The above four equations constitute the mathematical model of the IMV valve. Certain assumptions were made while performing the solution of the above model as followed in the next section

3.3 Assumptions

Hydraulic fluid HLP-45 was used as a working fluid, the pressure in the return line was considered negligible, temperature variation was not accounted for due to its insignificance during standard testing, the escape angle of the flow out of each spool was considered close to 90 degrees, flow across each spool edge was considered as the orifice flow, pressure variation within different points of each control volume was considered negligible.

4. Simulation Results and Discussion

The mathematical model was solved using Matlab simulink to determine how the flow rate and the displacement of moving parts of the valve respond to different conditions under certain design parameters. The simulink model is given by figure 2.

Fig. 2 Simulink Model of the Valve

4.1 Control Pressure

If the input solenoid actuation force is varied, the control pressure responds linearly as evident from the below figures:

Fig. 3 When Fsol=10 N

Fig. 4 When Fsol=12.5 N

Fig. 5 When Fsol=15 N

As can be seen, the response is very quick, this is because the mass of the EPPR spool is 32 grams. If this value is reduced, the response can be even more quicker but it will create more challenges related to the stability and the safety of the EPPR

For 10N, the steady state value of the control pressure is 28 bars, for 12.5N, the value is 35 bars, and for 15N, the value is 42 bars, which indicates and confirms the proportional nature of the EPPR valve, which is the reason for choosing the valve in this work.

4.2 Main Spool displacement

As the control pressure increases, the force on the main spool drives the main valve spool to the right side against the spring, k_s . The displacement of the spool is important because it gives rise to the main flow through the valve. The spool displacement would increase or decrease the flow area between the inlet and outlet of the main spool valve.

Fig. 6, 7 and 8 show the main spool displacement under different values of EPPR solenoid force.

Fig. 6 When Fsol=10 N

Fig. 7 When Fsol=12.5 N

Fig. 8 When Fsol=15 N

As can be seen the valve is stable under the given conditions. The response time of the valve can be reduced by decreasing the size of the spool. The change in displacement gives rise to a a change in flow rate as will be discussed in the next section.

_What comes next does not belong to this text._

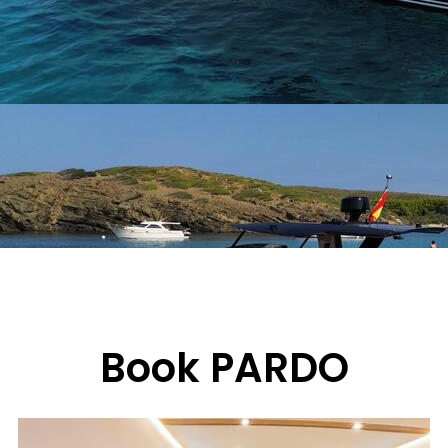
Book PARDO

The main spring precompression was kept at 4mm, which if reduced would lead to an unstable behaviour, which is why it is very important to consider other ways of how to reduce the pre-compression for improved response and reduced deadband. This can be a topic for future study in which the model developed in this study can be used.

4.3 Output Flow rate

Flow rate is the main output of the valve under study. Figures 9 to 11, show the output flow rate in response to the change in input solenoid actuation force.

Fig. 9 When Fsol=10 N

Fig. 10 When Fsol=12.5 N

Fig. 11 When Fsol=12.5 N

The output flow rate follows the same trend as that of the displacement response as is clear from the above graphs.

The reason of using the solenoid force as the actuation force was because the solenoid actuator is proportional to the current and the relation between the solenoid current signal and the solenoid force was found through experiment. The developed EPPR’s solenoid result can be seen from figure 12.

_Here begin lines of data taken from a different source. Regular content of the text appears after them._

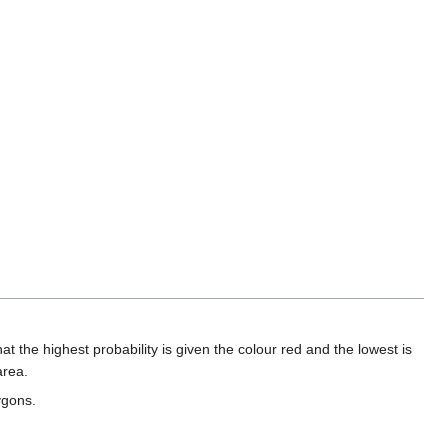
at the highest probability is given the colour red and the lowest is
area.
ygons.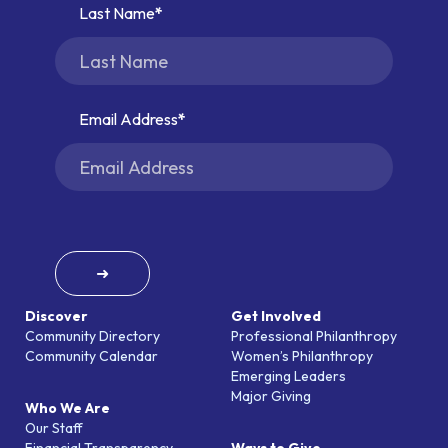
Last Name
Email Address
➜
Discover
Get Involved
Community Directory
Professional Philanthropy
Community Calendar
Women’s Philanthropy
Emerging Leaders
Major Giving
Who We Are
Our Staff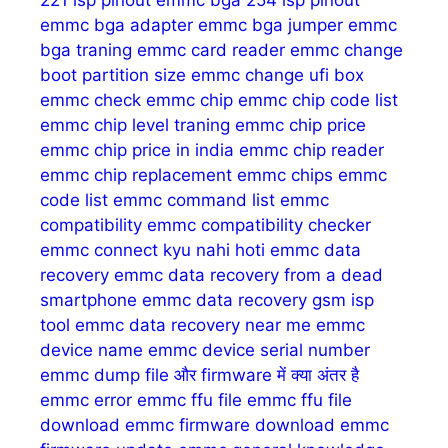
221 isp pinout
emmc bga 254 isp pinout
emmc bga adapter
emmc bga jumper
emmc
bga traning
emmc card reader
emmc change
boot partition size
emmc change ufi box
emmc check
emmc chip
emmc chip code list
emmc chip level traning
emmc chip price
emmc chip price in india
emmc chip reader
emmc chip replacement
emmc chips
emmc
code list
emmc command list
emmc
compatibility
emmc compatibility checker
emmc connect kyu nahi hoti
emmc data
recovery
emmc data recovery from a dead
smartphone
emmc data recovery gsm isp
tool
emmc data recovery near me
emmc
device name
emmc device serial number
emmc dump file और firmware में क्या अंतर है
emmc error
emmc ffu file
emmc ffu file
download
emmc firmware download
emmc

Fig. 12 Experimental results of EPPR solenoid

As can be seen the input signal gives rise to a force which is proportional to the input signal which is why it is called the proportional pressure reducing valve.

5. Conclusion

A matlab tool, Simulink, was used to simulate the mathematical model which was developed after applying the continuity equation and force balance equation. The model was run under different operational and geometric conditions.

The output flow rate for 15N solenoid force crossed 150 lpm. It highly depends on the main spool diameter and pressure conditions as well as EPPR pressure.

The response of IMV depends heavily on the construction of the spool valve as well as the output of the EPPR valve and the pressure at the inlet.